Student’s t-test tells me that the difference I found in the relative frequency of ne alone in just four plays was big enough that I could be confident of finding the same pattern in other plays. Even so, I plan to produce the full one percent sample (31 plays) so that I can test for differences that might be smaller
It’s important for me to point out here that this kind of analysis still requires a fairly close reading of the text. Someone might say that I just haven’t come up with the right regular expression or parser, but at this point I don’t know of any automatic tools that can reliably distinguish the negation phenomena that interest me. I find that to really get an accurate picture of what’s going on I have to not only read several lines before and after each instance of negation, but in fact the entire play. Sampling reduces the number of times I have to do that reading, to bring the overall workload down to a reasonable level.
Okay, you may be saying, but I want to analyze all the things! Even a random sample isn’t good enough. Well, if you don’t have the time or the money to analyze all the things, a random sample can make the case for analyzing everything. For example, I found several instances of the pas alone construction, which is now common but was rare in the early nineteenth century. I also turned up the script for a pantomime about the death of Captain Cook that gave the original Hawaiian characters a surprising (given what little I knew about these attitudes) level of intelligence and agency.

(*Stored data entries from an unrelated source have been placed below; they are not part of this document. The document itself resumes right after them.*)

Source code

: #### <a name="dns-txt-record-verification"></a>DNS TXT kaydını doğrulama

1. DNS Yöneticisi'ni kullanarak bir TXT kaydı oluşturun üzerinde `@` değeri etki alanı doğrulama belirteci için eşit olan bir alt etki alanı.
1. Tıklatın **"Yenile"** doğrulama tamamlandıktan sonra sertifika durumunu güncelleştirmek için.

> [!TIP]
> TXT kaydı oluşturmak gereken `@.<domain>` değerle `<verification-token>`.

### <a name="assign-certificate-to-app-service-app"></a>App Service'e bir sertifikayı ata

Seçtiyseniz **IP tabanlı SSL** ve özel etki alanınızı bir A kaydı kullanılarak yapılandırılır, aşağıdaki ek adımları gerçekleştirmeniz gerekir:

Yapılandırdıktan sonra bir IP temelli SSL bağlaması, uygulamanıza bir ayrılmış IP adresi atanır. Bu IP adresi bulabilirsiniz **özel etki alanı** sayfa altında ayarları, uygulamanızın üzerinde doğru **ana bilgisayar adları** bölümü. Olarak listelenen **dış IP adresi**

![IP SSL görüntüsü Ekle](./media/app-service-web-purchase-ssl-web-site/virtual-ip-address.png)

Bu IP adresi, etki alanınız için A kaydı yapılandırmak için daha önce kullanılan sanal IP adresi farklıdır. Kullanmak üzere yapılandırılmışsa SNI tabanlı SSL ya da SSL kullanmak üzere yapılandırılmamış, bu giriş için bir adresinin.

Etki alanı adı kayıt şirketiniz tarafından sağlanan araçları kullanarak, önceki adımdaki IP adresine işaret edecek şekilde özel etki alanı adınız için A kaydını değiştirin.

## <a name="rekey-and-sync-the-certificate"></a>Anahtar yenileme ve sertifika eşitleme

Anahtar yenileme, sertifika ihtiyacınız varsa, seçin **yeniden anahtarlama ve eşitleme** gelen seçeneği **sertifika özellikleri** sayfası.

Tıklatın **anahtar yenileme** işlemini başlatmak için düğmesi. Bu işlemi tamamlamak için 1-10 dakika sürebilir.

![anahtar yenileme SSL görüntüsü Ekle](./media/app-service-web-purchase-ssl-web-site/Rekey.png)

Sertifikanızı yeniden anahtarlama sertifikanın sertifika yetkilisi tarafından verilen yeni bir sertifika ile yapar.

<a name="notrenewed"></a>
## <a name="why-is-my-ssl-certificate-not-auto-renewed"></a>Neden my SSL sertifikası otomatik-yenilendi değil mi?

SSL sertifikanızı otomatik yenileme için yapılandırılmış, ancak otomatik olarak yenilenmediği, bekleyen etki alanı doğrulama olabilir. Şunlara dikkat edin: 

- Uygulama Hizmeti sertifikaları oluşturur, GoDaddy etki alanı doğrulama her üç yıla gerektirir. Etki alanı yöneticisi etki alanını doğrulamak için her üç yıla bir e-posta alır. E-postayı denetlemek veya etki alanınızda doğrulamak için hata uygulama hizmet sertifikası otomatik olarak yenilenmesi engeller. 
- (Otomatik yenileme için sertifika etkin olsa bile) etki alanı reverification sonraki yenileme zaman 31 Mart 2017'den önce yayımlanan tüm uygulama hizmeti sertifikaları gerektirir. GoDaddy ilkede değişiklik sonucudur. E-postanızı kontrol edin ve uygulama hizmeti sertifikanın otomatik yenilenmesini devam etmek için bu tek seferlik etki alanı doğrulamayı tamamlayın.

If either of those findings intrigued you and made you want to work on the project, or fund it, or hire me, that illustrates another use of sampling. (You should also email me.) Sampling gives us a place to start outside of the “greats,” where we can find interesting information that may inspire others to get involved.
One final note: the first step to getting a representative sample is to have a catalog. You won’t be able to generalize to all the things until you have a list of all the things. This is why my Digital Parisian Stage project owes so much to Beaumont Wicks. This “paper and ink” humanist spent his life creating a list of every play performed in Paris in the nineteenth century – the catalog that I sampled for my corpus.